Ils sont trois cents, rassemblés à l'entrée du camp de la mort. Trois cents survivants ont été invités, mardi 27 janvier, à commémorer les 70 ans de la découverte du camp d'extermination d'Auschwitz-Birkenau par l'Armée rouge, en compagnie d'une trentaine de chefs d'Etat et de gouvernement. Un immense chapiteau blanc a été dressé à l'entrée du site. A l'intérieur, les participants font face au tristement célèbre mirador, qui surveillait la voie ferrée d'accès aux lieux, située à quelques encablures des chambres à gaz, au milieu des rangées de baraques. Ici, plus de 1,1 million de personnes ont été exterminées par les nazis, dont un million de juifs, avant la libération du camp par l'armée rouge le 27 janvier 1945.
« C'EST LEUR VOIX QUI PORTE LA MISE EN GARDE »
Les cérémonies ont commencé à 15 h 30 dans cette région du sud de la Pologne balayée par la bise et la neige. Les survivants de différents pays, dont une centaine venus d'Israël, ont d'abord écouté le président polonais, Bronislaw Komorowski, et les témoignages poignants de trois rescapés venus de Pologne, d'Israël et des Etats-Unis. « Je pensais qu'un jour, je passerai par le crématorium, sans connaître l'effet d'un baiser d'amour », s'est souvenue l'une des survivantes, déportée à l'âge de 14 ans. « Pour moi, il est impossible d'oublier même pour une seconde les atrocités observées », a raconté un ancien déporté, en ravalant ses sanglots : « Cela suffit pour me réveiller la nuit jusqu'à la fin de mes jours. »
« C'est leur voix qui porte la mise en garde contre notre capacité de pratiquer l'humiliation, la haine et le génocide, explique Piotr Cywinski, le directeur du Musée national d'Auschwitz-Birkenau : bientôt, ce sera à nous, les générations de l'après-guerre, de transmettre le leg que nous font les survivants. » Le réalisateur américain Steven Spielberg, présent aux cérémonies, a présenté un documentaire préparé pour l'occasion, peut-être la dernière fois qu'autant de rescapés sont en mesure d'être là pour se souvenir, et témoigner. Différentes prières ont ponctué l'hommage.

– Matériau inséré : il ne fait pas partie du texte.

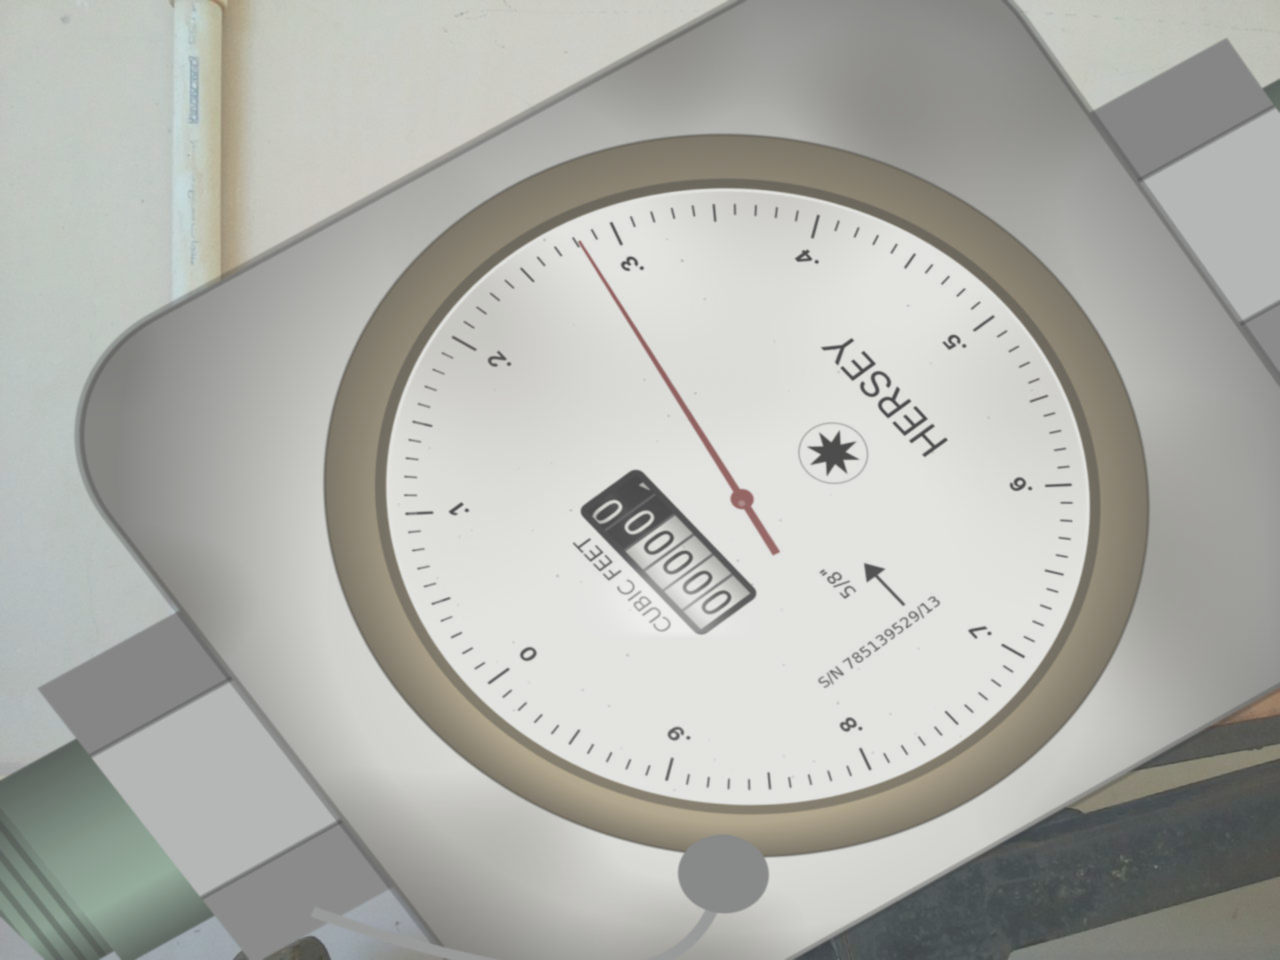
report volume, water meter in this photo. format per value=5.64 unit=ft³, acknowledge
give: value=0.28 unit=ft³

Bougies en main, survivants et officiels devaient ensuite, à la nuit tombante, marcher en procession vers le monument aux victimes, installé près des restes des chambres à gaz et fours crématoire détruits par les nazis avant d'abandonner les lieux. Trois représentants de survivants ont ouvert la marche, accompagnés de jeunes.
POUTINE ABSENT
Chefs d'Etat et de gouvernement suivaient, en présence du président allemand, Joaquim Gauck, et de nombreux responsables religieux. Le mémorial est situé au-delà des quais où les déportés descendaient des trains. Les uns, surtout les femmes et les enfants, pour être directement gazés, puis incinérés. Les autres, pour rejoindre les baraquements alignés par dizaines sur le site.
Les cérémonies surviennent à un moment particulier en Europe. En France, les attentats de Paris ont rappelé que la violence antisémite continue de menacer la communauté juive. Plusieurs intervenants ont fait référence aux récentes attaques pour constater que les juifs sont encore « ciblés pour ce qu'ils sont ». Avant son déplacement en Pologne, François Hollande, a exhorté les juifs de France à ne pas quitter leur pays pour Israël : « la France est votre patrie », a insisté le chef de l'Etat.
Le continent est par ailleurs plongé dans une ambiance de néo guerre froide, en raison de la crise avec la Russie au sujet de l'Ukraine. Le président russe, Vladimir Poutine, a décidé de ne pas venir aux commémorations, en prétextant ne pas y avoir pas été invité. La Russie reproche à la Pologne de minimiser le rôle des forces soviétiques dans la libération du camp. Quelques jours avant les 70 ans, le ministre polonais des affaires étrangères a jugé que le camp avait été libéré par les Ukrainiens.
Depuis Moscou, où il participait à une cérémonie au musée du judaïsme, M. Poutine a qualifié d'« inacceptable » toute « tentative de réécrire l'Histoire ». « Souvent, derrière ces tentatives il y a le désir de cacher sa propre honte, la honte de sa lâcheté, hypocrisie et trahison, de cacher sa complicité tacite, passive ou active avec les nazis », a ajouté le président russe.